## Problem requirements:
Would you please write out each of the entries below exactly, omitting pictures?
----
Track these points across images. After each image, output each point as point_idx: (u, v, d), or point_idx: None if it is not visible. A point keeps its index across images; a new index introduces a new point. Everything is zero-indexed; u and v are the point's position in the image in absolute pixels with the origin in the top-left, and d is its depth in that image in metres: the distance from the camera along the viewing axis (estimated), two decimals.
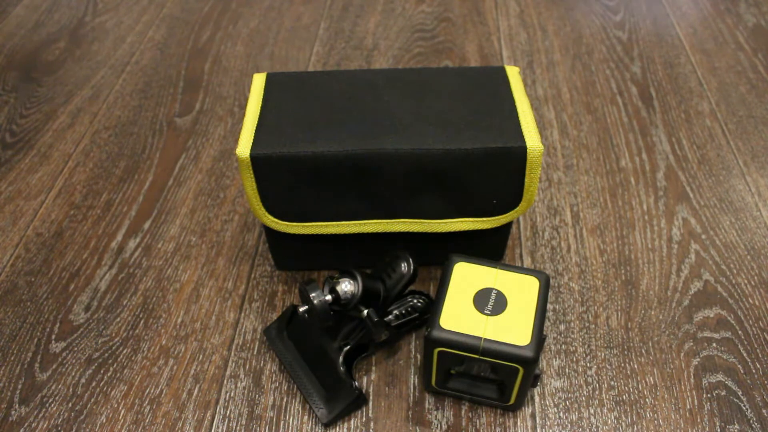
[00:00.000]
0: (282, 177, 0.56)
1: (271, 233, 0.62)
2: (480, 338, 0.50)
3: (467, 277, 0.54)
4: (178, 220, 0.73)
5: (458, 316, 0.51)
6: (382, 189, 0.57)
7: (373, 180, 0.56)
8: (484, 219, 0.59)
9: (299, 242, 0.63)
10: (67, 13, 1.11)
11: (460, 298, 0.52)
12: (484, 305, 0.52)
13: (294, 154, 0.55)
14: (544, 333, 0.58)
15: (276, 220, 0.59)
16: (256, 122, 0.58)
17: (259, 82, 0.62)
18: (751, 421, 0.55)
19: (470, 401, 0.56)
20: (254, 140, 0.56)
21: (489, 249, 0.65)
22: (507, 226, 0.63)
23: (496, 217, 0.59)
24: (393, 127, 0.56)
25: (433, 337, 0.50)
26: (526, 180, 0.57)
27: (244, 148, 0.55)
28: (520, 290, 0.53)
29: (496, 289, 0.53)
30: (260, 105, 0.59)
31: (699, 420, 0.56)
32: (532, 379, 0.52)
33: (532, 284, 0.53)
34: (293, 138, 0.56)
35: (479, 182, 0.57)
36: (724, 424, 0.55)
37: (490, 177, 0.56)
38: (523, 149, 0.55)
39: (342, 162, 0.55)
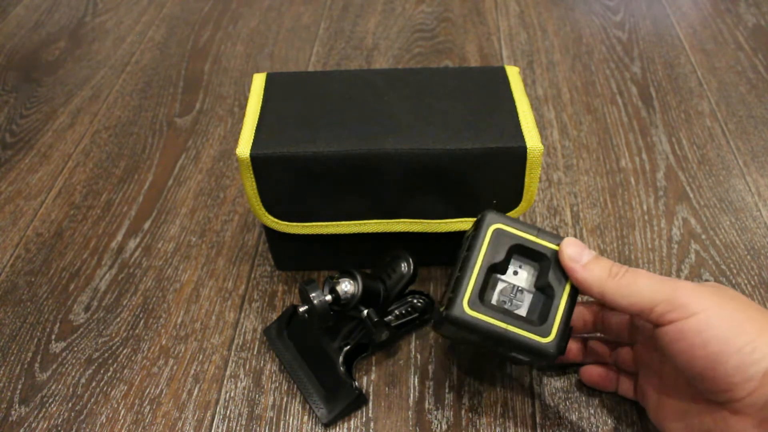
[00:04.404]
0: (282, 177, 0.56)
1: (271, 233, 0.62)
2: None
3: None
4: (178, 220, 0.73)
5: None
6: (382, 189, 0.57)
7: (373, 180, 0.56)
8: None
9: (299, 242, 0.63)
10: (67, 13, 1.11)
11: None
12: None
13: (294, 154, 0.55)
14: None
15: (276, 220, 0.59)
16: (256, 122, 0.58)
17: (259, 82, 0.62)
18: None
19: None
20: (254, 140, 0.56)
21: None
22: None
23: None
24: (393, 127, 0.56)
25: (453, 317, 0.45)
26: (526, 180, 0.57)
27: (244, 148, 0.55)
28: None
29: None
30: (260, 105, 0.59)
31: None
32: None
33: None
----
## Exercise response:
Track these points across images. After each image, output each point as point_idx: (u, v, d), or point_idx: None if it is not visible. A point keeps its index across images; a new index introduces a new point. Everything is zero-indexed; u and v are the point's position in the image in absolute pixels with the origin in the top-left, and d is its depth in that image in metres: the distance from the camera along the viewing axis (estimated), two decimals.
[00:00.000]
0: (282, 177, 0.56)
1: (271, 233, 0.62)
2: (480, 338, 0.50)
3: (467, 277, 0.54)
4: (178, 220, 0.73)
5: (458, 316, 0.51)
6: (382, 189, 0.57)
7: (373, 180, 0.56)
8: (484, 219, 0.59)
9: (299, 242, 0.63)
10: (67, 13, 1.11)
11: (460, 298, 0.52)
12: (484, 305, 0.52)
13: (294, 154, 0.55)
14: (544, 333, 0.58)
15: (276, 220, 0.59)
16: (256, 122, 0.58)
17: (259, 82, 0.62)
18: (751, 421, 0.55)
19: (470, 401, 0.56)
20: (254, 140, 0.56)
21: (489, 249, 0.65)
22: (507, 226, 0.63)
23: (496, 217, 0.59)
24: (393, 127, 0.56)
25: (433, 337, 0.50)
26: (526, 180, 0.57)
27: (244, 148, 0.55)
28: (520, 290, 0.53)
29: (496, 289, 0.53)
30: (260, 105, 0.59)
31: (699, 420, 0.56)
32: (532, 379, 0.52)
33: (532, 284, 0.53)
34: (293, 138, 0.56)
35: (479, 182, 0.57)
36: (724, 424, 0.55)
37: (490, 177, 0.56)
38: (523, 149, 0.55)
39: (342, 162, 0.55)
[00:04.404]
0: (282, 177, 0.56)
1: (271, 233, 0.62)
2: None
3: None
4: (178, 220, 0.73)
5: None
6: (382, 189, 0.57)
7: (373, 180, 0.56)
8: None
9: (299, 242, 0.63)
10: (67, 13, 1.11)
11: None
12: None
13: (294, 154, 0.55)
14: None
15: (276, 220, 0.59)
16: (256, 122, 0.58)
17: (259, 82, 0.62)
18: None
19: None
20: (254, 140, 0.56)
21: None
22: None
23: None
24: (393, 127, 0.56)
25: (453, 317, 0.45)
26: (526, 180, 0.57)
27: (244, 148, 0.55)
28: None
29: None
30: (260, 105, 0.59)
31: None
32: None
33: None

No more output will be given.